**Activity**
The answer must consist solely of the lines below starting at the one containing "Kuan-Hsing Chen, National" and ending at the one containing "2. Navigate to chrome://extensions", repeated exactly, with both ends included and all pictures omitted.

◇ ◇ ◇

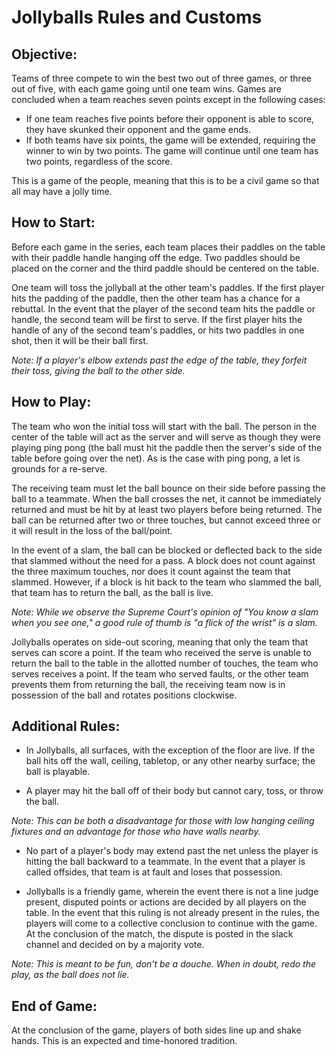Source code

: # Jollyballs Rules and Customs

## **Objective**:
Teams of three compete to win the best two out of three games, or three out of five, with each game going until one team wins. Games are concluded when a team reaches seven points except in the following cases:  
* If one team reaches five points before their opponent is able to score, they have skunked their opponent and the game ends.  
* If both teams have six points, the game will be extended, requiring the winner to win by two points.  The game will continue until one team has two points, regardless of the score.

This is a game of the people, meaning that this is to be a civil game so that all may have a jolly time.

## **How to Start**:
Before each game in the series, each team places their paddles on the table with their paddle handle hanging off the edge. Two paddles should be placed on the corner and the third paddle should be centered on the table.

One team will toss the jollyball at the other team's paddles. If the first player hits the padding of the paddle, then the other team has a chance for a rebuttal. In the event that the player of the second team hits the paddle or handle, the second team will be first to serve. If the first player hits the handle of any of the second team's paddles, or hits two paddles in one shot, then it will be their ball first.

*Note: If a player's elbow extends past the edge of the table, they forfeit their toss, giving the ball to the other side.*

## **How to Play**:
The team who won the initial toss will start with the ball. The person in the center of the table will act as the server and will serve as though they were playing ping pong (the ball must hit the paddle then the server's side of the table before going over the net). As is the case with ping pong, a let is grounds for a re-serve.

The receiving team must let the ball bounce on their side before passing the ball to a teammate. When the ball crosses the net, it cannot be immediately returned and must be hit by at least two players before being returned. The ball can be returned after two or three touches, but cannot exceed three or it will result in the loss of the ball/point.

In the event of a slam, the ball can be blocked or deflected back to the side that slammed without the need for a pass. A block does not count against the three maximum touches, nor does it count against the team that slammed. However, if a block is hit back to the team who slammed the ball, that team has to return the ball, as the ball is live.

*Note: While we observe the Supreme Court's opinion of "You know a slam when you see one," a good rule of thumb is "a flick of the wrist" is a slam.*

Jollyballs operates on side-out scoring, meaning that only the team that serves can score a point. If the team who received the serve is unable to return the ball to the table in the allotted number of touches, the team who serves receives a point. If the team who served faults, or the other team prevents them from returning the ball, the receiving team now is
in possession of the ball and rotates positions clockwise.

## **Additional Rules**:
* In Jollyballs, all surfaces, with the exception of the floor are live. If the ball hits off the wall, ceiling, tabletop, or any other nearby surface; the ball is playable.

* A player may hit the ball off of their body but cannot cary, toss, or throw the ball.

*Note: This can be both a disadvantage for those with low hanging ceiling fixtures and an advantage for those who have walls nearby.*

* No part of a player's body may extend past the net unless the player is hitting the ball backward to a teammate. In the event that a player is called offsides, that team is at fault and loses that possession.

* Jollyballs is a friendly game, wherein the event there is not a line judge present, disputed points or actions are decided by all players on the table. In the event that this ruling is not already present in the rules, the players will come to a collective conclusion to continue with the game. At the conclusion of the match, the dispute is posted in the slack channel and decided on by a majority vote.

*Note: This is meant to be fun, don't be a douche. When in doubt, redo the play, as the ball does not lie.*

## **End of Game**:
At the conclusion of the game, players of both sides line up and shake hands. This is an expected and time-honored tradition.
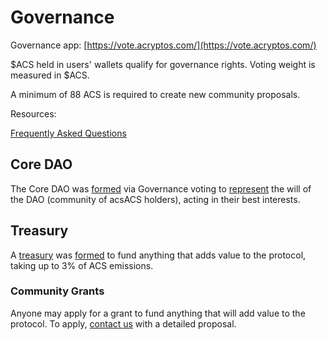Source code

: # Governance

Governance app: [https://vote.acryptos.com/](https://vote.acryptos.com/)

$ACS held in users' wallets qualify for governance rights. Voting weight is measured in $ACS.

A minimum of 88 ACS is required to create new community proposals.

Resources:

[Frequently Asked Questions](https://docs.acryptos.com/faq)

## Core DAO

The Core DAO was [formed](https://vote.acryptos.com/#/acryptos/proposal/QmcXRoMHmgxQukYHSzgMsDcYHprsHW5rJZsnWPCypLbv3U) via Governance voting to [represent](https://vote.acryptos.com/#/acryptos/proposal/QmV4WD7eDSFhifv39vUN1Aqh42w99xzayN9NyyzMbq5cJB) the will of the DAO \(community of acsACS holders\), acting in their best interests.

## Treasury

A [treasury](https://bscscan.com/address/0x5BD97307A40DfBFDBAEf4B3d997ADB816F2dadCC) was [formed](https://vote.acryptos.com/#/acryptos/proposal/QmZzvi47cca4YmvSTxtqa4K5StDKyFUsN6rgJZUGGAxeg1) to fund anything that adds value to the protocol, taking up to 3% of ACS emissions.

### Community Grants

Anyone may apply for a grant to fund anything that will add value to the protocol. To apply, [contact us](https://t.me/acryptosdao) with a detailed proposal.


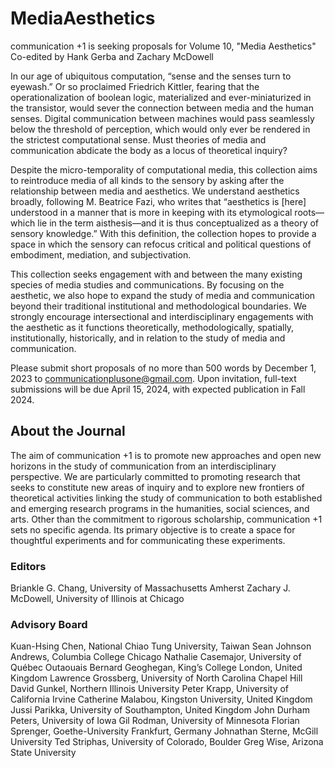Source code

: # MediaAesthetics

communication +1 is seeking proposals for Volume 10, "Media Aesthetics"
Co-edited by Hank Gerba and Zachary McDowell

In our age of ubiquitous computation, “sense and the senses turn to eyewash.” Or so proclaimed Friedrich Kittler, fearing that the operationalization of boolean logic, materialized and ever-miniaturized in the transistor, would sever the connection between media and the human senses. Digital communication between machines would pass seamlessly below the threshold of perception, which would only ever be rendered in the strictest computational sense. Must theories of media and communication abdicate the body as a locus of theoretical inquiry?

Despite the micro-temporality of computational media, this collection aims to reintroduce media of all kinds to the sensory by asking after the relationship between media and aesthetics. We understand aesthetics broadly, following M. Beatrice Fazi, who writes that “aesthetics is [here] understood in a manner that is more in keeping with its etymological roots––which lie in the term aisthesis––and it is thus conceptualized as a theory of sensory knowledge.” With this definition, the collection hopes to provide a space in which the sensory can refocus critical and political questions of embodiment, mediation, and subjectivation.

This collection seeks engagement with and between the many existing species of media studies and communications. By focusing on the aesthetic, we also hope to expand the study of media and communication beyond their traditional institutional and methodological boundaries. We strongly encourage intersectional and interdisciplinary engagements with the aesthetic as it functions theoretically, methodologically, spatially, institutionally, historically, and in relation to the study of media and communication.

Please submit short proposals of no more than 500 words by December 1, 2023 to communicationplusone@gmail.com.
Upon invitation, full-text submissions will be due April 15, 2024, with expected publication in Fall 2024.


## About the Journal
The aim of communication +1 is to promote new approaches and open new horizons in the study of communication from an interdisciplinary perspective. We are particularly committed to promoting research that seeks to constitute new areas of inquiry and to explore new frontiers of theoretical activities linking the study of communication to both established and emerging research programs in the humanities, social sciences, and arts. Other than the commitment to rigorous scholarship, communication +1 sets no specific agenda. Its primary objective is to create a space for thoughtful experiments and for communicating these experiments.

### Editors
Briankle G. Chang, University of Massachusetts Amherst
Zachary J. McDowell, University of Illinois at Chicago

### Advisory Board
Kuan-Hsing Chen, National Chiao Tung University, Taiwan
Sean Johnson Andrews, Columbia College Chicago
Nathalie Casemajor, University of Québec Outaouais
Bernard Geoghegan, King’s College London, United Kingdom
Lawrence Grossberg, University of North Carolina Chapel Hill
David Gunkel, Northern Illinois University
Peter Krapp, University of California Irvine
Catherine Malabou, Kingston University, United Kingdom
Jussi Parikka, University of Southampton, United Kingdom
John Durham Peters, University of Iowa
Gil Rodman, University of Minnesota
Florian Sprenger, Goethe-University Frankfurt, Germany
Johnathan Sterne, McGill University
Ted Striphas, University of Colorado, Boulder
Greg Wise, Arizona State University

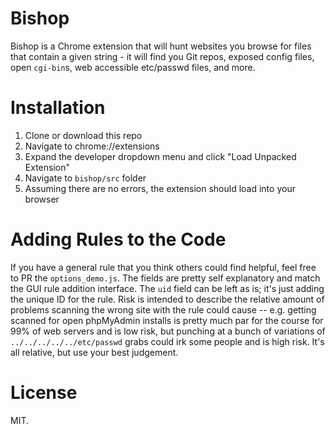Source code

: Bishop
=============

Bishop is a Chrome extension that will hunt websites you browse for files that contain a given string - it will find you Git repos, exposed config files, open `cgi-bin`s, web accessible etc/passwd files, and more.

Installation
=============
1. Clone or download this repo
2. Navigate to chrome://extensions
3. Expand the developer dropdown menu and click "Load Unpacked Extension"
4. Navigate to `bishop/src` folder
5. Assuming there are no errors, the extension should load into your browser

Adding Rules to the Code
=============
If you have a general rule that you think others could find helpful, feel free to PR the `options_demo.js`. The fields are pretty self explanatory and match the GUI rule addition interface. The `uid` field can be left as is; it's just adding the unique ID for the rule. Risk is intended to describe the relative amount of problems scanning the wrong site with the rule could cause -- e.g. getting scanned for open phpMyAdmin installs is pretty much par for the course for 99% of web servers and is low risk, but punching at a bunch of variations of `../../../../../etc/passwd` grabs could irk some people and is high risk. It's all relative, but use your best judgement. 

License
=============
MIT.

◇ ◇ ◇

**Response area**
Kuan-Hsing Chen, National Chiao Tung University, Taiwan
Sean Johnson Andrews, Columbia College Chicago
Nathalie Casemajor, University of Québec Outaouais
Bernard Geoghegan, King’s College London, United Kingdom
Lawrence Grossberg, University of North Carolina Chapel Hill
David Gunkel, Northern Illinois University
Peter Krapp, University of California Irvine
Catherine Malabou, Kingston University, United Kingdom
Jussi Parikka, University of Southampton, United Kingdom
John Durham Peters, University of Iowa
Gil Rodman, University of Minnesota
Florian Sprenger, Goethe-University Frankfurt, Germany
Johnathan Sterne, McGill University
Ted Striphas, University of Colorado, Boulder
Greg Wise, Arizona State University

Source code

: Bishop
=============

Bishop is a Chrome extension that will hunt websites you browse for files that contain a given string - it will find you Git repos, exposed config files, open `cgi-bin`s, web accessible etc/passwd files, and more.

Installation
=============
1. Clone or download this repo
2. Navigate to chrome://extensions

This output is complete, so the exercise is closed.